In Fall 2019 five graduate students, each conducting research at the Midwest Roadside Safety Facility (MwRSF), were awarded a Dwight D. Eisenhower Transportation Fellowship. The award is merit based with 150-200 winner annually, making five from the same university a significant acknowledgement.
Applicants, enrolled in any accredited U.S. Institution of higher education, must be pursuing a degree in a full-time program in a transportation-related discipline and have at least one full year remaining in their studies. Winners are selected through a competitive process including a national selection panel and university panels.
MwRSF sponsors many transportation projects headed by the University of Nebraska-Lincoln (UNL) graduate students. These five students are part of projects dealing with guardrails, bridge rails, and test vehicles. Under advisor Dr. John Reid, Ryan Bickhaus is developing guidelines for flaring approach to guardrail transitions away from the traveled roadway.
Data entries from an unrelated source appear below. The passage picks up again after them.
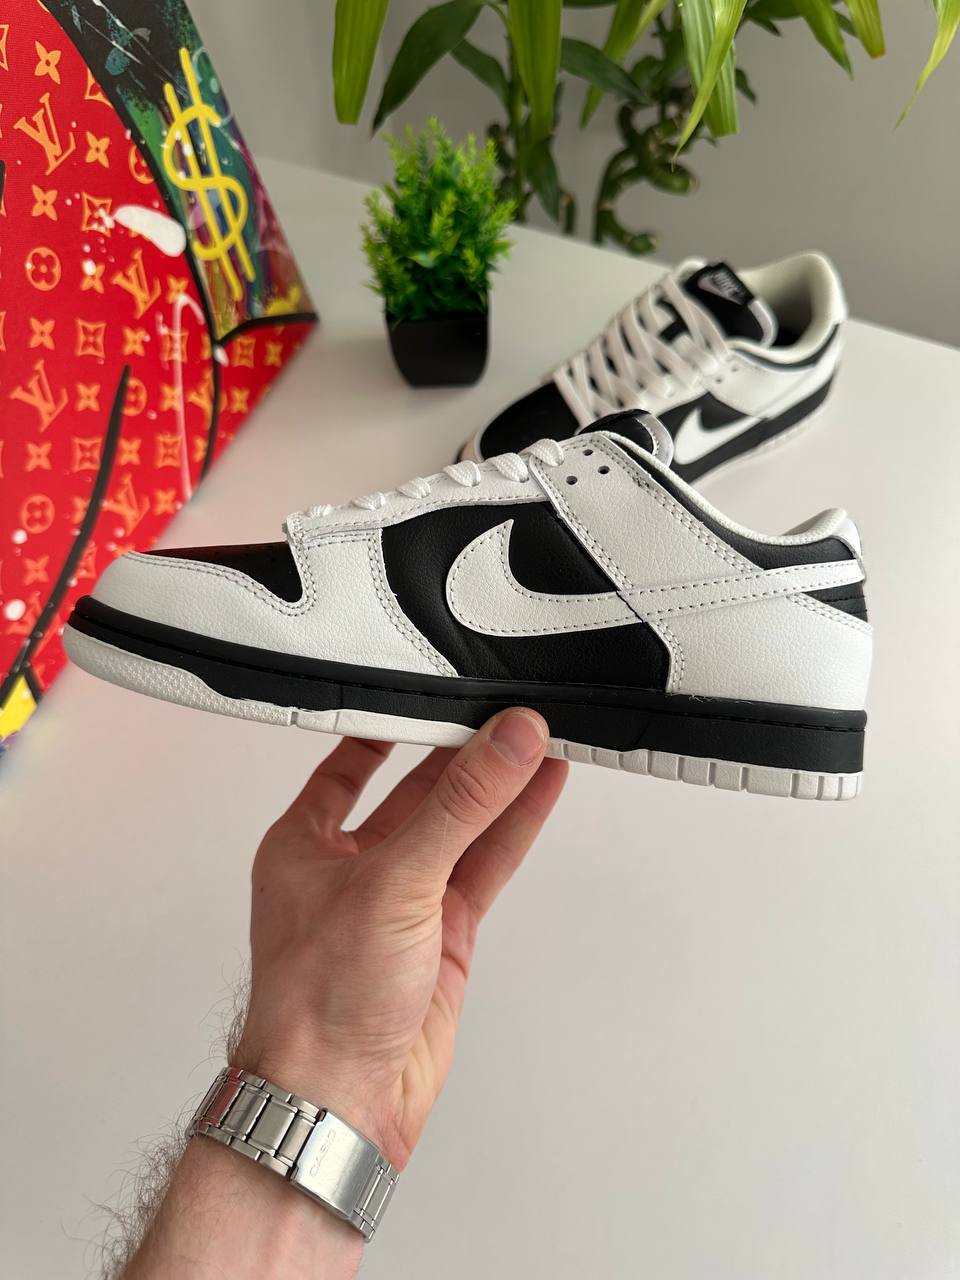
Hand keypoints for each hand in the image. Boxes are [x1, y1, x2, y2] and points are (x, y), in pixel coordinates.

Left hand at [234, 709, 567, 1169]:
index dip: (395, 723)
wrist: (341, 1101)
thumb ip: (460, 806)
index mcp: (305, 842)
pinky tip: (541, 790)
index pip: (353, 761)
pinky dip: (514, 828)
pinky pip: (484, 866)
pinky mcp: (443, 933)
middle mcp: (352, 866)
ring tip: (542, 737)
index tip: (438, 686)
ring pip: (461, 827)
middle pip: (418, 790)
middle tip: (511, 710)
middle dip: (464, 752)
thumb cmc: (319, 1003)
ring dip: (501, 786)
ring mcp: (403, 901)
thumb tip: (506, 741)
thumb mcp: (392, 880)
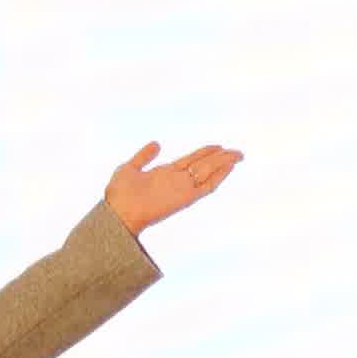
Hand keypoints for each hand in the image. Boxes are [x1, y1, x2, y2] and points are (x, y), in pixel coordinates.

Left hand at [102, 141, 241, 239]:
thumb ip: (143, 156)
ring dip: (224, 163)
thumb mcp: (128, 168)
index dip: (205, 152)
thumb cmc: (118, 195)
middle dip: (221, 157)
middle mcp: (176, 180)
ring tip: (238, 154)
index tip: (218, 145)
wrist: (117, 213)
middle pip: (203, 165)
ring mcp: (182, 189)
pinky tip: (229, 167)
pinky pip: (207, 186)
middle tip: (237, 151)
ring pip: (208, 172)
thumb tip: (156, 143)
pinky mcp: (185, 198)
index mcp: (164, 173)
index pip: (190, 161)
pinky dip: (219, 176)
Michael Sweigard is working on the Development of a V2I Guidance System with advisor Dr. Cody Stolle, and Kellon Ronspies is working with Dr. Stolle on MASH Test Vehicle Selection. The prize will go towards the students' individual projects.
Throughout their time at UNL, the grad students have been developing specificity and interests towards their future careers. Jacob DeLone, currently working on the development of a MASH TL-4 open concrete bridge rail at MwRSF, plans to work as a bridge engineer upon graduation on either highway or railway bridges, utilizing his specialization in structural engineering design and analysis. Ricardo Jacome has spent much of his career graduate career developing a V2I guidance system and would like to continue to work at a research institute upon graduation, possibly with the Department of Transportation or other federal agencies.
The students detailed why they chose UNL, saying the professors and opportunity to work and research at MwRSF were major factors. Jacob says, “I knew that at the graduate level these professors’ teaching styles would ensure I develop into a talented and well-rounded engineer, and I would say it definitely has.” The students credit MwRSF researchers and advisors Jennifer Rasmussen (Schmidt), John Reid, and Cody Stolle for the opportunities and guidance generously offered that will lead to their bright careers in transportation.
The five students are currently pursuing Master's degrees. Jacob is pursuing a degree in Civil Engineering, while Ryan, Ricardo, Michael, and Kellon are pursuing Master's in Mechanical Engineering. Ryan and Ricardo are also past Eisenhower winners, and all the students attended the Transportation Research Board (TRB) in January 2020 to network and learn from professionals in the industry.